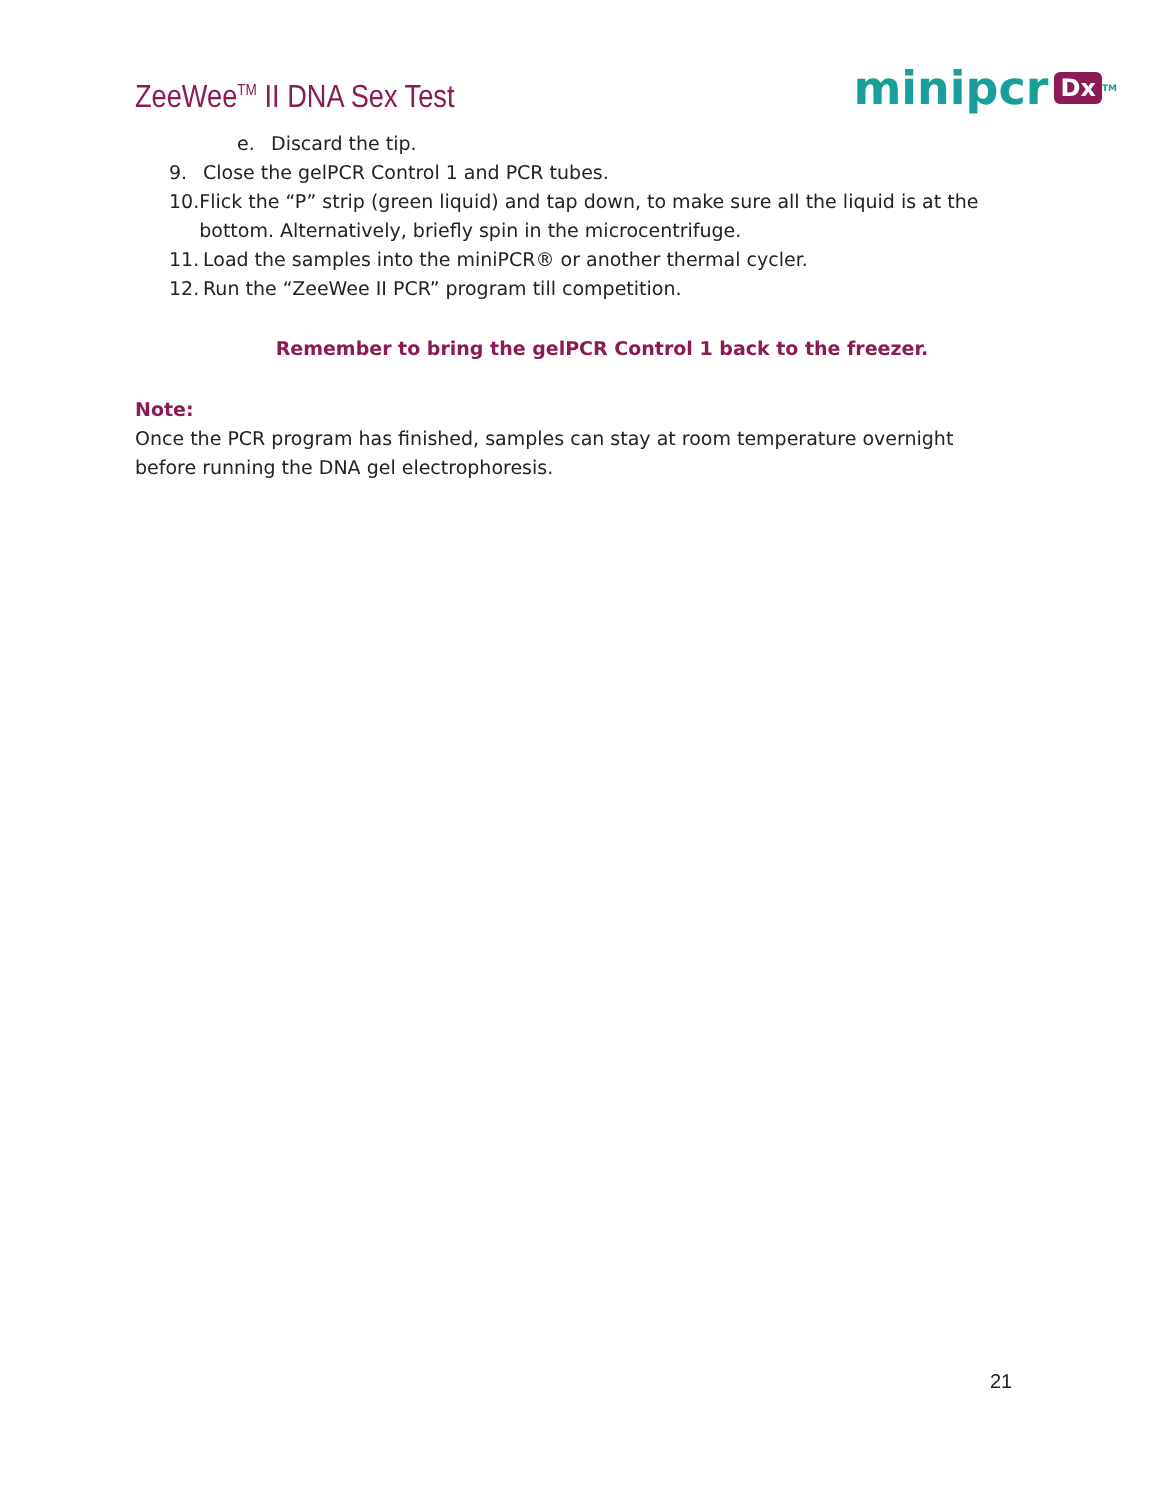ZeeWee<sup>TM</sup> II DNA Sex Test
minipcr Dx<sup>TM</sup>
e. Discard the tip.
9. Close the gelPCR Control 1 and PCR tubes.
10. Flick the “P” strip (green liquid) and tap down, to make sure all the liquid is at the bottom. Alternatively, briefly spin in the microcentrifuge.
11. Load the samples into the miniPCR® or another thermal cycler.
12. Run the “ZeeWee II PCR” program till competition.
Remember to bring the gelPCR Control 1 back to the freezer.
Note:
Once the PCR program has finished, samples can stay at room temperature overnight before running the DNA gel electrophoresis.
21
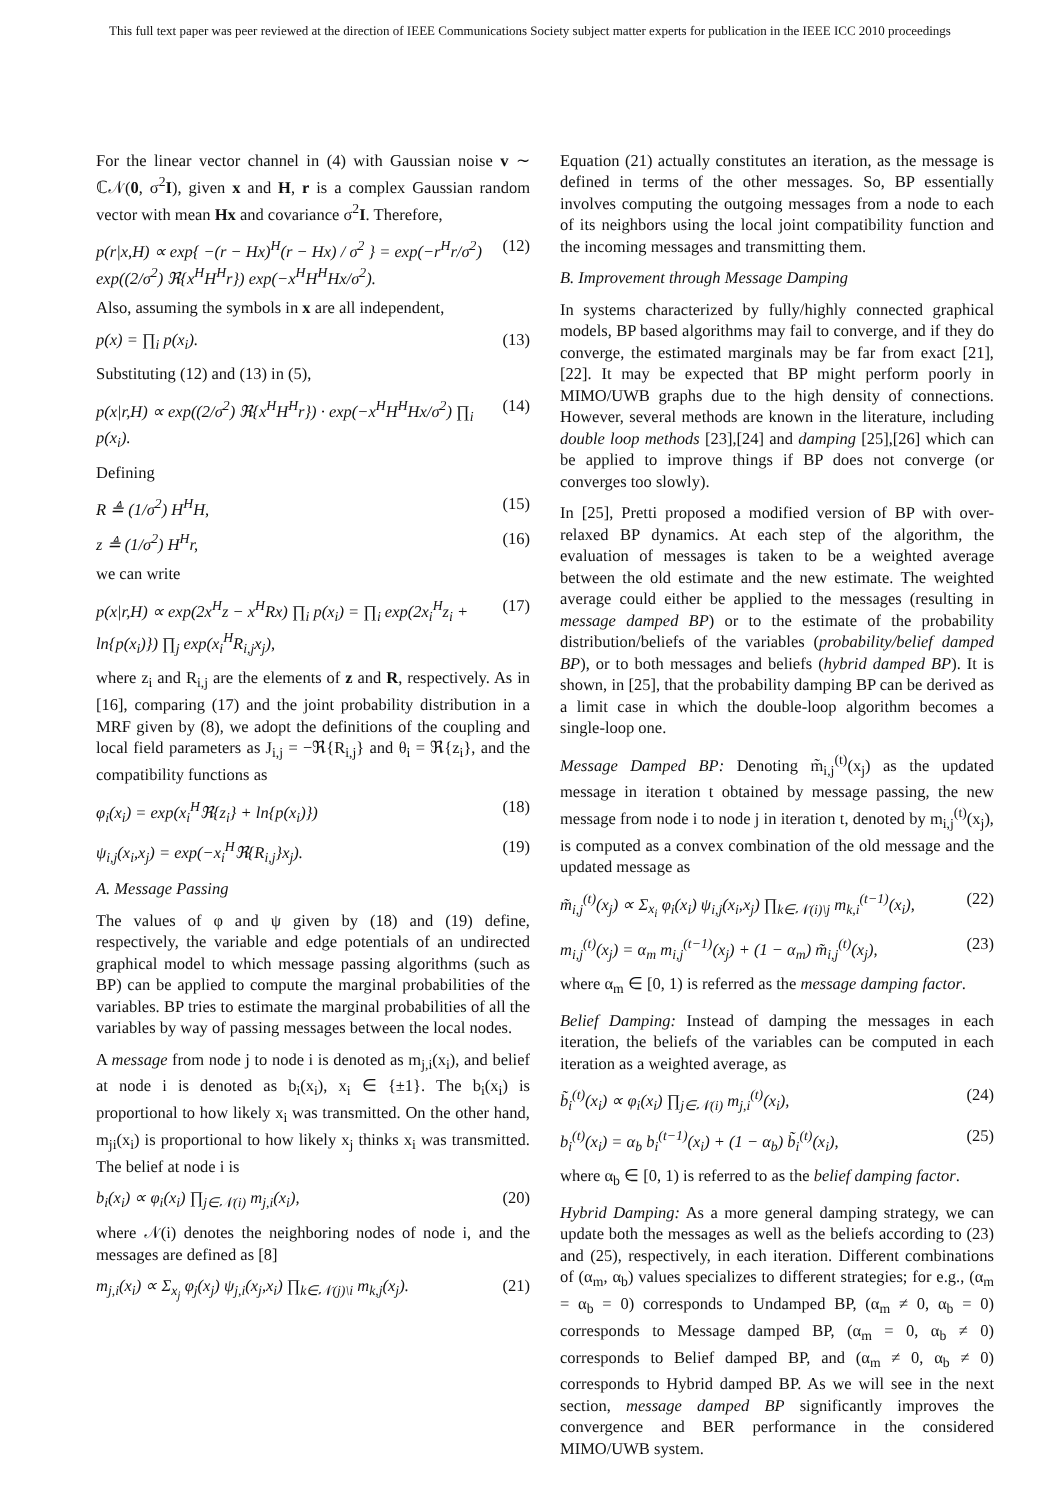This full text paper was peer reviewed at the direction of IEEE Communications Society subject matter experts for publication in the IEEE ICC 2010 proceedings
For the linear vector channel in (4) with Gaussian noise v ∼ ℂ𝒩(0, σ<sup>2</sup>I), given x and H, r is a complex Gaussian random vector with mean Hx and covariance σ<sup>2</sup>I. Therefore,
p(r|x,H) ∝ exp{ −(r − Hx)<sup>H</sup>(r − Hx) / σ<sup>2</sup> } = exp(−r<sup>H</sup>r/σ<sup>2</sup>) exp((2/σ<sup>2</sup>) ℜ{x<sup>H</sup>H<sup>H</sup>r}) exp(−x<sup>H</sup>H<sup>H</sup>Hx/σ<sup>2</sup>). (12)
Also, assuming the symbols in x are all independent,
p(x) = ∏<sub>i</sub> p(x<sub>i</sub>). (13)
Substituting (12) and (13) in (5),
p(x|r,H) ∝ exp((2/σ<sup>2</sup>) ℜ{x<sup>H</sup>H<sup>H</sup>r}) · exp(−x<sup>H</sup>H<sup>H</sup>Hx/σ<sup>2</sup>) ∏<sub>i</sub> p(x<sub>i</sub>). (14)
Defining
R ≜ (1/σ<sup>2</sup>) H<sup>H</sup>H, (15)
z ≜ (1/σ<sup>2</sup>) H<sup>H</sup>r, (16)
we can write
p(x|r,H) ∝ exp(2x<sup>H</sup>z − x<sup>H</sup>Rx) ∏<sub>i</sub> p(x<sub>i</sub>) = ∏<sub>i</sub> exp(2x<sub>i</sub><sup>H</sup>z<sub>i</sub> + ln{p(x<sub>i</sub>)}) ∏<sub>j</sub> exp(x<sub>i</sub><sup>H</sup>R<sub>i,j</sub>x<sub>j</sub>), (17)
where z<sub>i</sub> and R<sub>i,j</sub> are the elements of z and R, respectively. As in [16], comparing (17) and the joint probability distribution in a MRF given by (8), we adopt the definitions of the coupling and local field parameters as J<sub>i,j</sub> = −ℜ{R<sub>i,j</sub>} and θ<sub>i</sub> = ℜ{z<sub>i</sub>}, and the compatibility functions as
φ<sub>i</sub>(x<sub>i</sub>) = exp(x<sub>i</sub><sup>H</sup>ℜ{z<sub>i</sub>} + ln{p(x<sub>i</sub>)}) (18)
ψ<sub>i,j</sub>(x<sub>i</sub>,x<sub>j</sub>) = exp(−x<sub>i</sub><sup>H</sup>ℜ{R<sub>i,j</sub>}x<sub>j</sub>). (19)
A. Message Passing
The values of φ and ψ given by (18) and (19) define, respectively, the variable and edge potentials of an undirected graphical model to which message passing algorithms (such as BP) can be applied to compute the marginal probabilities of the variables. BP tries to estimate the marginal probabilities of all the variables by way of passing messages between the local nodes.
A message from node j to node i is denoted as m<sub>j,i</sub>(x<sub>i</sub>), and belief at node i is denoted as b<sub>i</sub>(x<sub>i</sub>), x<sub>i</sub> ∈ {±1}. The b<sub>i</sub>(x<sub>i</sub>) is proportional to how likely x<sub>i</sub> was transmitted. On the other hand, m<sub>ji</sub>(x<sub>i</sub>) is proportional to how likely x<sub>j</sub> thinks x<sub>i</sub> was transmitted. The belief at node i is
b<sub>i</sub>(x<sub>i</sub>) ∝ φ<sub>i</sub>(x<sub>i</sub>) ∏<sub>j∈𝒩(i)</sub> m<sub>j,i</sub>(x<sub>i</sub>), (20)
where 𝒩(i) denotes the neighboring nodes of node i, and the messages are defined as [8]
m<sub>j,i</sub>(x<sub>i</sub>) ∝ Σ<sub>x<sub>j</sub></sub> φ<sub>j</sub>(x<sub>j</sub>) ψ<sub>j,i</sub>(x<sub>j</sub>,x<sub>i</sub>) ∏<sub>k∈𝒩(j)\i</sub> m<sub>k,j</sub>(x<sub>j</sub>). (21)
Equation (21) actually constitutes an iteration, as the message is defined in terms of the other messages. So, BP essentially involves computing the outgoing messages from a node to each of its neighbors using the local joint compatibility function and the incoming messages and transmitting them.
B. Improvement through Message Damping
In systems characterized by fully/highly connected graphical models, BP based algorithms may fail to converge, and if they do converge, the estimated marginals may be far from exact [21],[22]. It may be expected that BP might perform poorly in MIMO/UWB graphs due to the high density of connections. However, several methods are known in the literature, including double loop methods [23],[24] and damping [25],[26] which can be applied to improve things if BP does not converge (or converges too slowly).
In [25], Pretti proposed a modified version of BP with over-relaxed BP dynamics. At each step of the algorithm, the evaluation of messages is taken to be a weighted average between the old estimate and the new estimate. The weighted average could either be applied to the messages (resulting in message damped BP) or to the estimate of the probability distribution/beliefs of the variables (probability/belief damped BP), or to both messages and beliefs (hybrid damped BP). It is shown, in [25], that the probability damping BP can be derived as a limit case in which the double-loop algorithm becomes a single-loop one.
Message Damped BP: Denoting m̃<sub>i,j</sub><sup>(t)</sup>(x<sub>j</sub>) as the updated message in iteration t obtained by message passing, the new message from node i to node j in iteration t, denoted by m<sub>i,j</sub><sup>(t)</sup>(x<sub>j</sub>), is computed as a convex combination of the old message and the updated message as
m̃<sub>i,j</sub><sup>(t)</sup>(x<sub>j</sub>) ∝ Σ<sub>x<sub>i</sub></sub> φ<sub>i</sub>(x<sub>i</sub>) ψ<sub>i,j</sub>(x<sub>i</sub>,x<sub>j</sub>) ∏<sub>k∈𝒩(i)\j</sub> m<sub>k,i</sub><sup>(t−1)</sup>(x<sub>i</sub>), (22)
m<sub>i,j</sub><sup>(t)</sup>(x<sub>j</sub>) = α<sub>m</sub> m<sub>i,j</sub><sup>(t−1)</sup>(x<sub>j</sub>) + (1 − α<sub>m</sub>) m̃<sub>i,j</sub><sup>(t)</sup>(x<sub>j</sub>), (23)
where α<sub>m</sub> ∈ [0, 1) is referred as the message damping factor.
Belief Damping: Instead of damping the messages in each iteration, the beliefs of the variables can be computed in each iteration as a weighted average, as
b̃<sub>i</sub><sup>(t)</sup>(x<sub>i</sub>) ∝ φ<sub>i</sub>(x<sub>i</sub>) ∏<sub>j∈𝒩(i)</sub> m<sub>j,i</sub><sup>(t)</sup>(x<sub>i</sub>), (24)
b<sub>i</sub><sup>(t)</sup>(x<sub>i</sub>) = α<sub>b</sub> b<sub>i</sub><sup>(t−1)</sup>(x<sub>i</sub>) + (1 − α<sub>b</sub>) b̃<sub>i</sub><sup>(t)</sup>(x<sub>i</sub>), (25)
where α<sub>b</sub> ∈ [0, 1) is referred to as the belief damping factor.
Hybrid Damping: As a more general damping strategy, we can update both the messages as well as the beliefs according to (23) and (25), respectively, in each iteration. Different combinations of (α<sub>m</sub>, α<sub>b</sub>) values specializes to different strategies; for e.g., (α<sub>m</sub> = α<sub>b</sub> = 0) corresponds to Undamped BP, (α<sub>m</sub> ≠ 0, α<sub>b</sub> = 0) corresponds to Message damped BP, (α<sub>m</sub> = 0, α<sub>b</sub> ≠ 0) corresponds to Belief damped BP, and (α<sub>m</sub> ≠ 0, α<sub>b</sub> ≠ 0) corresponds to Hybrid damped BP. As we will see in the next section, message damped BP significantly improves the convergence and BER performance in the considered MIMO/UWB system.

=======

_Assignment_
For the lines above, output exactly those from the line containing "m<sub>j,i</sub>(x<sub>i</sub>) ∝ Σ<sub>x<sub>j</sub></sub>" through the line containing "B. Improvement through Message Damping", and skip the others.

_Result of this task_
m<sub>j,i</sub>(x<sub>i</sub>) ∝ Σ<sub>x<sub>j</sub></sub> φ<sub>j</sub>(x<sub>j</sub>) ψ<sub>j,i</sub>(x<sub>j</sub>,x<sub>i</sub>) ∏<sub>k∈𝒩(j)\i</sub> m<sub>k,j</sub>(x<sub>j</sub>). (21)
Equation (21) actually constitutes an iteration, as the message is defined in terms of the other messages. So, BP essentially involves computing the outgoing messages from a node to each of its neighbors using the local joint compatibility function and the incoming messages and transmitting them.
B. Improvement through Message Damping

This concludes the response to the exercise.